If a picture appears in the records, leave it out and transcribe the rest exactly.

:: Listed records ::

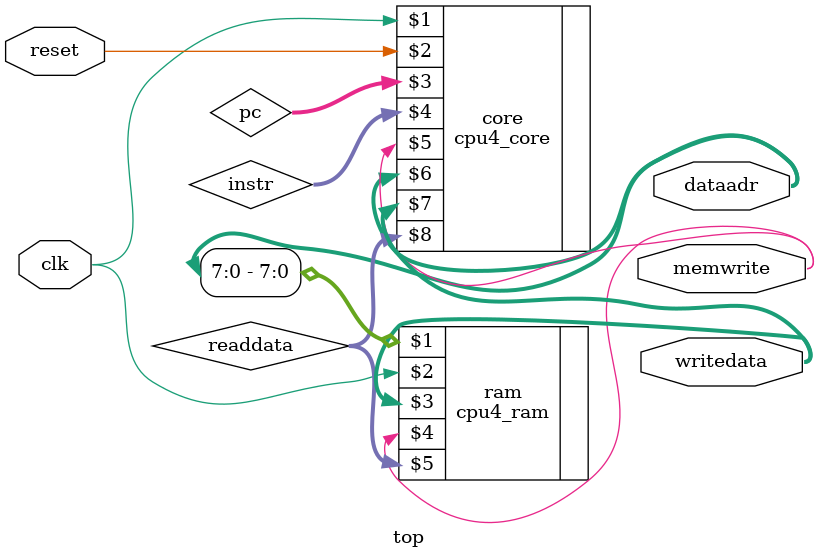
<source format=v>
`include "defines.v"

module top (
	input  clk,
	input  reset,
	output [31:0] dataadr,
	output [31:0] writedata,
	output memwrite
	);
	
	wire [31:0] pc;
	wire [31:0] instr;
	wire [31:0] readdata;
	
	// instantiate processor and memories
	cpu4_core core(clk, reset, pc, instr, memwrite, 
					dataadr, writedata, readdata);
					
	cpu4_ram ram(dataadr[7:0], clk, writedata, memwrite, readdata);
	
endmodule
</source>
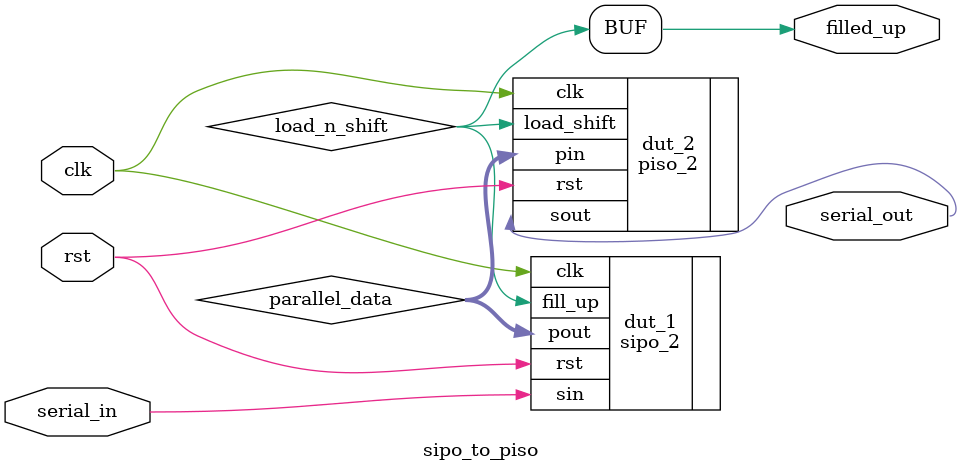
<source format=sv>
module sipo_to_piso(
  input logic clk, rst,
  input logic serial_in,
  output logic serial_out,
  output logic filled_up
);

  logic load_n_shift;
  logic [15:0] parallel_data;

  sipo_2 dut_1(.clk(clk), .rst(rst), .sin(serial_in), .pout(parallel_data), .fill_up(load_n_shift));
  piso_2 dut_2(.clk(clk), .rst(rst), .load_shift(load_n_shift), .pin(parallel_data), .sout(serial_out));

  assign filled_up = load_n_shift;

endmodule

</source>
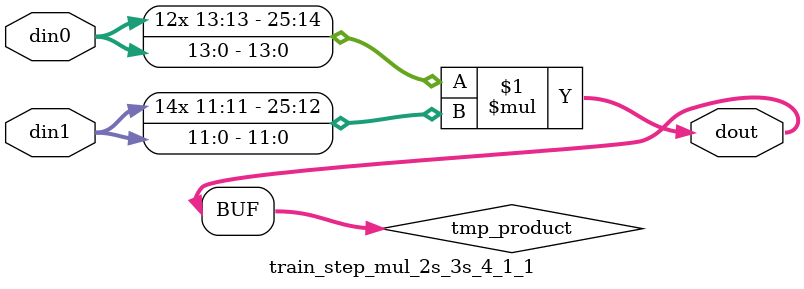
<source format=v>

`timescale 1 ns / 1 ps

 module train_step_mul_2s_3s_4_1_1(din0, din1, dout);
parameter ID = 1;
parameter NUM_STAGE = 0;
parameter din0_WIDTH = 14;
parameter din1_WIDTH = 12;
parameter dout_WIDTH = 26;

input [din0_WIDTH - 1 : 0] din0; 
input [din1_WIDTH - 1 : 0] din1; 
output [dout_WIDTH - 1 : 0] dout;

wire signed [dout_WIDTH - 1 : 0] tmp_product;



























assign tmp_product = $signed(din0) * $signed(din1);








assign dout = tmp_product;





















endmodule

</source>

:::

### Answer to this task
<source format=v>
`include "defines.v"

module top (
	input  clk,
	input  reset,
	output [31:0] dataadr,
	output [31:0] writedata,
	output memwrite
	);
	
	wire [31:0] pc;
	wire [31:0] instr;
	wire [31:0] readdata;
	
	// instantiate processor and memories
	cpu4_core core(clk, reset, pc, instr, memwrite, 
					dataadr, writedata, readdata);
					
	cpu4_ram ram(dataadr[7:0], clk, writedata, memwrite, readdata);
	
endmodule
</source>
<source format=sv>
module sipo_to_piso(
  input logic clk, rst,
  input logic serial_in,
  output logic serial_out,
  output logic filled_up
);

  logic load_n_shift;
  logic [15:0] parallel_data;

  sipo_2 dut_1(.clk(clk), .rst(rst), .sin(serial_in), .pout(parallel_data), .fill_up(load_n_shift));
  piso_2 dut_2(.clk(clk), .rst(rst), .load_shift(load_n_shift), .pin(parallel_data), .sout(serial_out));

  assign filled_up = load_n_shift;

endmodule

</source>
<source format=v>

`timescale 1 ns / 1 ps

 module train_step_mul_2s_3s_4_1_1(din0, din1, dout);
parameter ID = 1;
parameter NUM_STAGE = 0;
parameter din0_WIDTH = 14;
parameter din1_WIDTH = 12;
parameter dout_WIDTH = 26;

input [din0_WIDTH - 1 : 0] din0; 
input [din1_WIDTH - 1 : 0] din1; 
output [dout_WIDTH - 1 : 0] dout;

wire signed [dout_WIDTH - 1 : 0] tmp_product;



























assign tmp_product = $signed(din0) * $signed(din1);








assign dout = tmp_product;





















endmodule

</source>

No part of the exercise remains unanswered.